AVANT L’OUBLI, SE RETROUVER Théâtre de l’Aquarium 30 novembre

Diptyque mis en scène par Aurelia Van Den Daele

Formée au conservatoire de Clermont Ferrand et à l’ENSAD, Aurélie Van Den Daele est artiste associée pour 3 ans au Théâtre de l’Aquarium. Elle est également en résidence à la Nacelle d’Aubergenville, qui ne pourra tenir ses engagements, suite au retrait de la municipalité qui vient de passer à droite et s’est retirée du financement de cette association qui mène un travail remarquable depuis des années.
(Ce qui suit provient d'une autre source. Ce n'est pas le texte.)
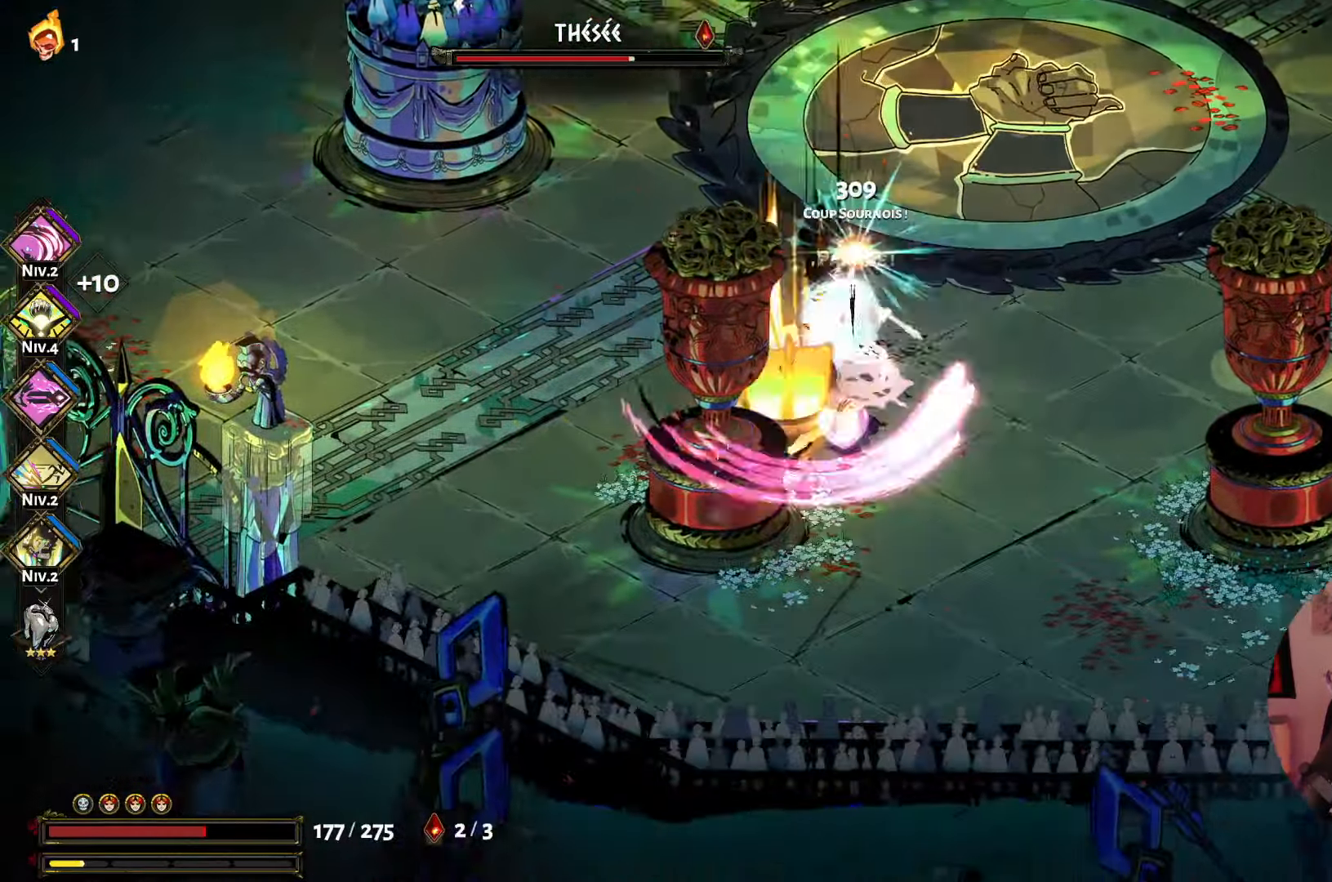
{"buttons": ["X"], "left_stick": "up-right", "right_stick": "center", "events": [[50, "A", "up"], [150, "A", "down"], [217, "left_stick", "up-right"], [250, "A", "up"], [317, "left_stick", "up"], [417, "X", "down"], [450, "left_stick", "up-right"]]}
DANS LES VEINES RALENTIES, d’après Cris et Chuchotements d’Ingmar Bergman, texte d’Elsa Granat

Deux femmes sont occupées sur leur ordinateur auprès d’un lit où une autre, visiblement épuisée est étendue. L’une d’elles s’énerve contre le médecin : « L’état d’Agnès s’aggrave, pour moi, il faut qu’elle quitte la maison ! ». On entend le discours intérieur d’Agnès répété dix fois « Ne t’inquiète pas pour moi ». Elle halète dans les bras de son infirmière qui l’assiste dans sa maison qu’elle refuse de quitter et hurle à ses deux soeurs hypocrites : « N’entrez plus jamais dans ma chambre en donnant l’impression que vous savez quelque chose. Je veux sortir, marcher, sortir de ce corps ». L’une des soeurs saute sur le médecin en pure perte. On voit Agnès mourir, ses soeurs rester dignes et coincées.
Si l’on a vu le film de Bergman dont les images incandescentes subsistent dans notre mémoire après plus de 30 ans, la déception est inévitable. les deux soeurs avec leurs hauts talons qui claquent sont insupportables, seules Agnès et l’infirmière nous font basculer dans une émotion.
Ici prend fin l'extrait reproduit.